Actions to take:
[1] According to the RV guide, what was the average nightly cost of a hotel stay in 2017?
[2] Output the passage of the RV guide from "RV Classes Explained" up to and including "expense? Don’t be.".
[3] With hundreds of options to choose from, what three things does the RV guide say you can find a vehicle to fit?
-- Exercise text follows --
RV Classes Explained (14 Different Types of RVs)

If your bucket list includes dozens of places you’d like to see but think you can’t afford to travel to, think again. All you need is an RV or Travel Trailer to get where you want to go.

Worried about the expense? Don’t be.

There are hundreds of options to choose from, so you can find the vehicle that will fit your style, your desires, and your budget.

In 2017, the average daily stay in a hotel was more than $126 per night, but an RV or camper site at a state park can start as low as $12 per night. Think of it, you could get 10 times more vacation in an RV! And that doesn’t even count the amount of money you save when you can fix your own meals in your motor home instead of eating out in restaurants every day.

There are so many advantages to renting or owning an RV.  By request, we made a detailed guide on how much it costs to rent an RV in 2019. You don’t have to pack suitcases and haul luggage because all your belongings are neatly stowed and already in your room. You have your own bed, your own linens, your own space. You can travel the United States on your schedule and at your convenience. No deposit costs for traveling with your dogs. Plus, you can get up close and personal with nature, or you can park in an RV resort with the luxury amenities you want.

What kind of vehicle should you get? Read through our Guide to RV’s to get an idea of how convenient and cool these vehicles are.
-- Exercise text concluded --
-- Material shown follows --
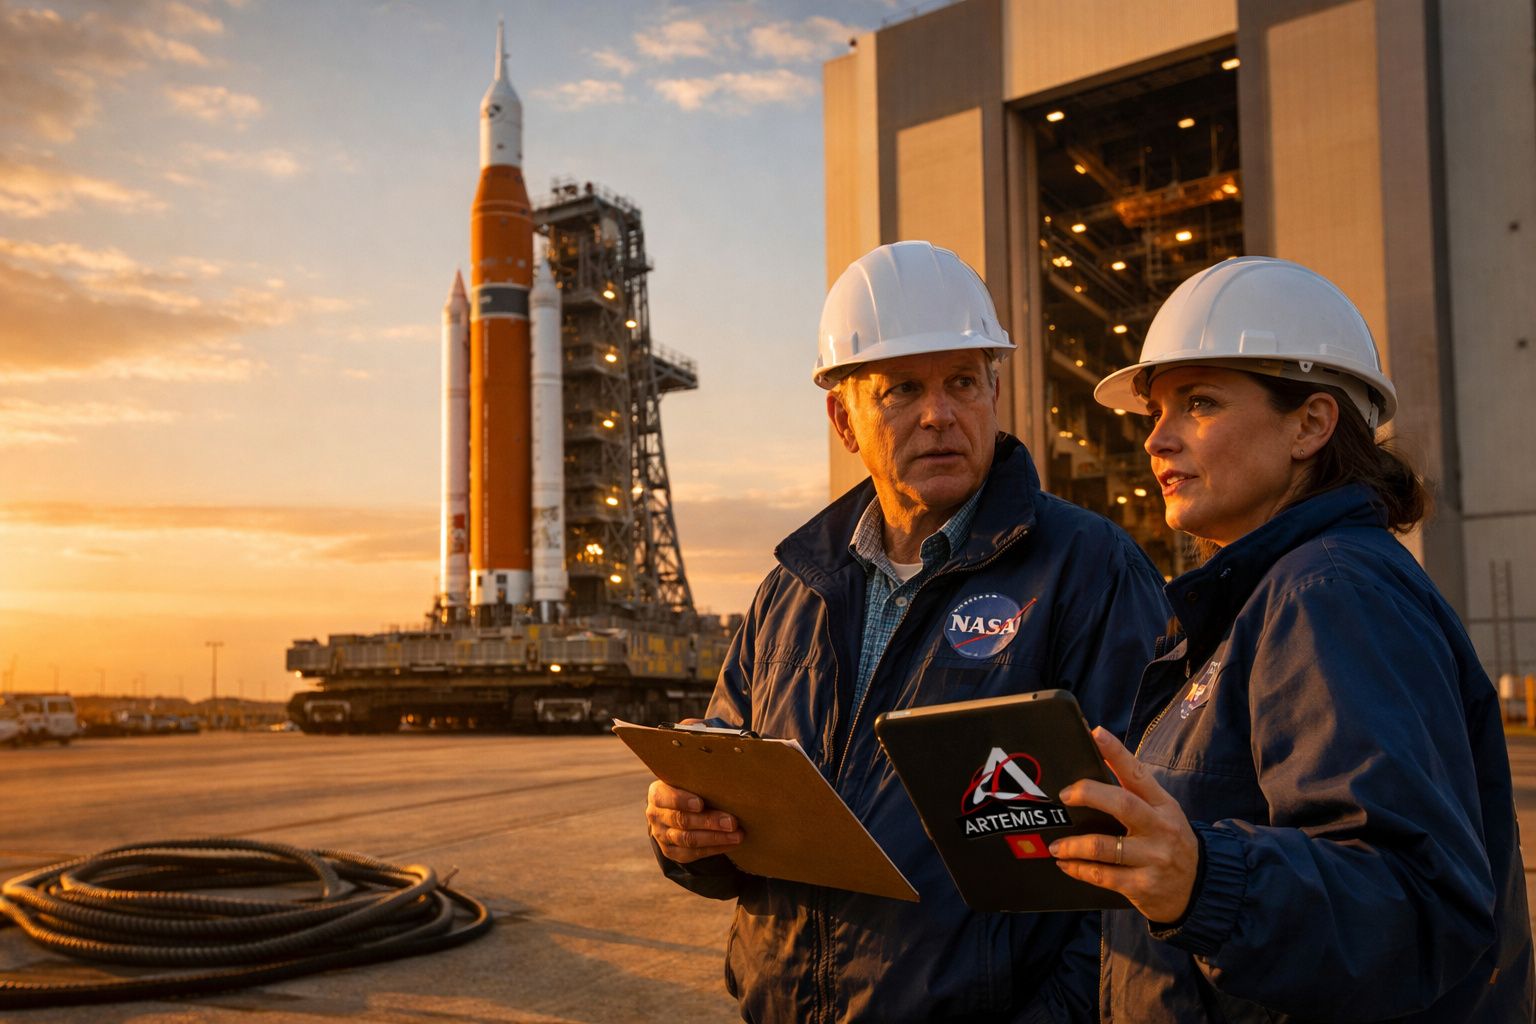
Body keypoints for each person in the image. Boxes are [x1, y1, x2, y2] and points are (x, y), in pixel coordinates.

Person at [644, 241, 1170, 1022]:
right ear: (843, 420)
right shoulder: (791, 590)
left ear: (994, 392)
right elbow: (729, 802)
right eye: (902, 390)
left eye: (963, 382)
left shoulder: (1088, 571)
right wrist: (684, 834)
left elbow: (1142, 858)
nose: (939, 414)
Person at [1045, 256, 1534, 1021]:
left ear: (1311, 424)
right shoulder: (1264, 600)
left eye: (1198, 403)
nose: (1157, 441)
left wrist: (1203, 881)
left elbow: (1416, 905)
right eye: (1155, 413)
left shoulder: (1330, 593)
-- Material shown concluded --
Solved problems:
[1] More than $126 per night.

[2]
RV Classes Explained (14 Different Types of RVs)

If your bucket list includes dozens of places you’d like to see but think you can’t afford to travel to, think again. All you need is an RV or Travel Trailer to get where you want to go.

Worried about the expense? Don’t be.

[3] Your style, your desires, and your budget.